# General equation of a plane

For every point of the plane $$\pi$$, we can consider three parametric equations as a system of equations with two unknowns, $$\lambda$$ and $$\mu$$, that must have only one solution. Therefore the system is: $$\left. \begin{array}{rcl}x-a_1 &=&\lambda \cdot u_1 +\mu \cdot v_1 \\ y-a_2& = &\lambda \cdot u_2+\mu \cdot v_2 \\ z-a_3&=&\lambda \cdot u_3 +\mu \cdot v_3\end{array}\right\}$$$It has to be compatible and determined and, therefore, the following determinant must be 0: $$\left|\begin{matrix}x-a_1 & u_1 & v_1 \\ y-a_2 & u_2 & v_2 \\ z-a_3 & u_3 & v_3\end{matrix} \right|=0$$$ If we develop the previous determinant we obtain: $$(u_2v_3-u_3v_2)\cdot x+(u_3v_1-u_1v_3)\cdot y+(u_1v_2-u_2v_1)\cdot z+ \\ +[-a_1(u_2v_3-u_3v_2)-a_2(u_3v_1-u_1v_3)-a_3(u_1v_2-u_2v_1)]=0$$$And if we call $$A, B$$ and $$C$$ the coefficients of $$x, y, z$$, and $$D$$ the independent term, we obtain the linear equation: $$Ax + By + Cz + D = 0$$$ which is known as the general, Cartesian or implicit equation of the plane.
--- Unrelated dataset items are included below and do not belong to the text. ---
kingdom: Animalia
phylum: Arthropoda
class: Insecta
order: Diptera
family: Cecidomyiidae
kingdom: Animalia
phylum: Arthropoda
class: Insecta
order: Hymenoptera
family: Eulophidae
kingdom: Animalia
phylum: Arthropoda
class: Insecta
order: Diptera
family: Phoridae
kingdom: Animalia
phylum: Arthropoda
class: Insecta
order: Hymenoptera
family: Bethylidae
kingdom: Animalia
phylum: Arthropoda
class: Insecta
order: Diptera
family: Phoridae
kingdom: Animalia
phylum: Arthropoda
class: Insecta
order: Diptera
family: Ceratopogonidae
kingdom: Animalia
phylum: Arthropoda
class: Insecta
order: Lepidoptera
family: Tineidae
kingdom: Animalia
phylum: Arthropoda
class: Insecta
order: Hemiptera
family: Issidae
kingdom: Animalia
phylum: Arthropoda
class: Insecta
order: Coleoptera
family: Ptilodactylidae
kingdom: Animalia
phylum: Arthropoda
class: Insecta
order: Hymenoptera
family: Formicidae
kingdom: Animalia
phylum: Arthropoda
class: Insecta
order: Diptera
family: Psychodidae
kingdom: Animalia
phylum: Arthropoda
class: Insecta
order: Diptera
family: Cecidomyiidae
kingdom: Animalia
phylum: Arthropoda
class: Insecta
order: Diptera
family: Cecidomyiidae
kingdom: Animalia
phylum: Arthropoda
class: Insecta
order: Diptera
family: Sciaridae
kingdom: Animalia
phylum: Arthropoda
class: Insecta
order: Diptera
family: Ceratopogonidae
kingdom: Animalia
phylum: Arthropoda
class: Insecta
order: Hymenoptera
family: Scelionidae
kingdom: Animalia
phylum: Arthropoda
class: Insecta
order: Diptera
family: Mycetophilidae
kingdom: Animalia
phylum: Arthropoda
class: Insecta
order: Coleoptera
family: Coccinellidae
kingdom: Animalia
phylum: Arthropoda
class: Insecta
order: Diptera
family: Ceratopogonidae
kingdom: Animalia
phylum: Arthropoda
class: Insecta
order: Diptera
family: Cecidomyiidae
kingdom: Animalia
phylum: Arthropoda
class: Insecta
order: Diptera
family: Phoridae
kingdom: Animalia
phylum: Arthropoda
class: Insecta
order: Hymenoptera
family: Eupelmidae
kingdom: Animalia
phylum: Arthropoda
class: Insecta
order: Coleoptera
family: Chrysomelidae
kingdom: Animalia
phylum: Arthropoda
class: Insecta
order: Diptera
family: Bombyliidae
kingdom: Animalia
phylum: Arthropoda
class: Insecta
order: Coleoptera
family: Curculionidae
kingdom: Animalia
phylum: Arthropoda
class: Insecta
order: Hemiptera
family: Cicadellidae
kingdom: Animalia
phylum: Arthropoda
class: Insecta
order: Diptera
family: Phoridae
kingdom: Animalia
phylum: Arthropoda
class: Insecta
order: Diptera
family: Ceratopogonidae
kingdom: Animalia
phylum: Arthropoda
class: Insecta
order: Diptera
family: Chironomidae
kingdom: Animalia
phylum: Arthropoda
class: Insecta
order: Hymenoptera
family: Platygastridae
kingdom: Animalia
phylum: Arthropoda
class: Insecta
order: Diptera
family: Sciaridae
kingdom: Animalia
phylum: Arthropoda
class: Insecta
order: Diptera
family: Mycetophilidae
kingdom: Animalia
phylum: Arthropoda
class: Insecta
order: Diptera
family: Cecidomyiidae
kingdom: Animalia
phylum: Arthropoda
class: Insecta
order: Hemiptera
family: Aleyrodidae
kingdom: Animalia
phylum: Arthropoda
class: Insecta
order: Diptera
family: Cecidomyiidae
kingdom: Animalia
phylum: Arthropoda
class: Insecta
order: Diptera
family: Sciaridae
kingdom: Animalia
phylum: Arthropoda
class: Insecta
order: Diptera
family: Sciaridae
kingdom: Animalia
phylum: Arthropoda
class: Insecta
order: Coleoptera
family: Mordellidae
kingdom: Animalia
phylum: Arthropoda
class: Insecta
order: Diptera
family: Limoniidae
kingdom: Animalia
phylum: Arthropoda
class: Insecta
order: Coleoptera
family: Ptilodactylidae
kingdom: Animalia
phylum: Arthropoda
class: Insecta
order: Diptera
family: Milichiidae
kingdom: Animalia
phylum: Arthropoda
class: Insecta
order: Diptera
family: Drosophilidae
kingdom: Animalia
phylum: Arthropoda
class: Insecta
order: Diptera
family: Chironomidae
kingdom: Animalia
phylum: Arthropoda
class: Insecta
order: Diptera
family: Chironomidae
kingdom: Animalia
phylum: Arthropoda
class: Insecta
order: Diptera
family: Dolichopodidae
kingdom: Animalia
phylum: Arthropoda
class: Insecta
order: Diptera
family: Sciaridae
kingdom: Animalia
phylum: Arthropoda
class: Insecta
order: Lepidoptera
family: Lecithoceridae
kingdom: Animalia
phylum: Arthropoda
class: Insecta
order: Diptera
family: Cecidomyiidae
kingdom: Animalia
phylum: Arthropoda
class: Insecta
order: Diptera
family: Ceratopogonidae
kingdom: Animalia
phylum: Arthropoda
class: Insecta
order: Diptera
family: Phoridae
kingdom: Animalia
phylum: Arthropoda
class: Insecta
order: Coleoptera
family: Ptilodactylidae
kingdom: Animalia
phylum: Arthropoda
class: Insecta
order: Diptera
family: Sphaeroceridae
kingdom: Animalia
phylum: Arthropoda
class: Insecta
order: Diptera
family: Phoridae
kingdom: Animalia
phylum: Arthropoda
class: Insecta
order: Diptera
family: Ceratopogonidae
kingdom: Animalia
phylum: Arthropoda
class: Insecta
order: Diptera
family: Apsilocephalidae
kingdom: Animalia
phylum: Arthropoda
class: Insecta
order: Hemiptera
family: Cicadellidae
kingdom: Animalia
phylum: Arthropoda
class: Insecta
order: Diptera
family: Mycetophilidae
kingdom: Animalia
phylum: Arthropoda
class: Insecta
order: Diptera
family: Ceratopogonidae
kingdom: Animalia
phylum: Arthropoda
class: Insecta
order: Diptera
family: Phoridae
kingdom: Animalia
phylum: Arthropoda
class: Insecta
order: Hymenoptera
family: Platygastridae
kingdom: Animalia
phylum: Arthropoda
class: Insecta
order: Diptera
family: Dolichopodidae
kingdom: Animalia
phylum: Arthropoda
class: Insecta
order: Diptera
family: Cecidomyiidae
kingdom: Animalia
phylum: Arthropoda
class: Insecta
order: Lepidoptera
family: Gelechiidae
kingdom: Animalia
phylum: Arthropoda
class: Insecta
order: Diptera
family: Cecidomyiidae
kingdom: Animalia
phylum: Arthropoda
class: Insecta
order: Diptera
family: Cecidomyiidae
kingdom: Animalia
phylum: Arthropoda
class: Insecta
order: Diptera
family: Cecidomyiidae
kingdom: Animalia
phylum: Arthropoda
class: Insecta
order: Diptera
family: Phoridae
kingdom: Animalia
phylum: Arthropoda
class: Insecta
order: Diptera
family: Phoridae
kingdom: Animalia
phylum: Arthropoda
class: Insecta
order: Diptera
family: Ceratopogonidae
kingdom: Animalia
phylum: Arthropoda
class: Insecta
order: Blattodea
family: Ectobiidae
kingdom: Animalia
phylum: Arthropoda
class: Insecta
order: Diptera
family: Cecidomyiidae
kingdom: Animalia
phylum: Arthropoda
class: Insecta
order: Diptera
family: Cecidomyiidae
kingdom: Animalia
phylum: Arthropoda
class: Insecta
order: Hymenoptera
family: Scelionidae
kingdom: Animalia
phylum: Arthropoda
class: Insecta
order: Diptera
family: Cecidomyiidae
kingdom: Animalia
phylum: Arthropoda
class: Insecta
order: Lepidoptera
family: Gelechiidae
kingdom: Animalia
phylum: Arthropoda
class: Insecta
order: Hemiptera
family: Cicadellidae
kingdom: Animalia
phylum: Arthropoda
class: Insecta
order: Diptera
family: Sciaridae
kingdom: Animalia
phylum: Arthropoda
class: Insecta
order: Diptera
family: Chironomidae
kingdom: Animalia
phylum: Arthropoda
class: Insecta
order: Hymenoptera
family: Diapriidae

Also the vector $$\overrightarrow{v} = (A, B, C)$$ is the vector perpendicular to the plane.

Consider points $$A = (1,-3, 5), B = (-2, 2,-1)$$ and $$C = (1,-1, 0)$$, and find the general equations of the plane that they determine.

The vector equation is: $$(x, y, z) = (1,-3, 5) + \lambda \cdot (-3, 5,-6) + \mu \cdot (0, 2,-5)$$$and the parametric equations are: $$\left\{\begin{array}{rcl}x&=&1-3\lambda \\ y&=&-3+5\lambda+2\mu \\ z&=&5-6\lambda-5\mu \end{array}\right.$$$

If we write the determinant of the system and equate it to zero we have: $$\left| \begin{matrix} x-1 & -3 & 0 \\ y+3 & 5 & 2 \\ z-5 & -6 & -5 \end{matrix}\right|=0$$$And if we develop it: $$\left| \begin{matrix} x-1 & -3 & 0 \\ y+3 & 5 & 2 \\ z-5 & -6 & -5 \end{matrix}\right|=-25(x-1)-6(z-5)-15(y+3)+12(x-1)=\\=-25x+25-6z+30-15y-45+12x-12=-13x-15y-6z-2=0$$$ An important characteristic of the general equation of the plane is that it allows us to obtain a normal vector by just looking at the equation.

If the equation is $$Ax + By + Cz + D = 0$$ then $$\overrightarrow{n}=(A,B,C)$$ is a normal vector of the plane. In our case $$\overrightarrow{n}=(-13,-15,-6)$$.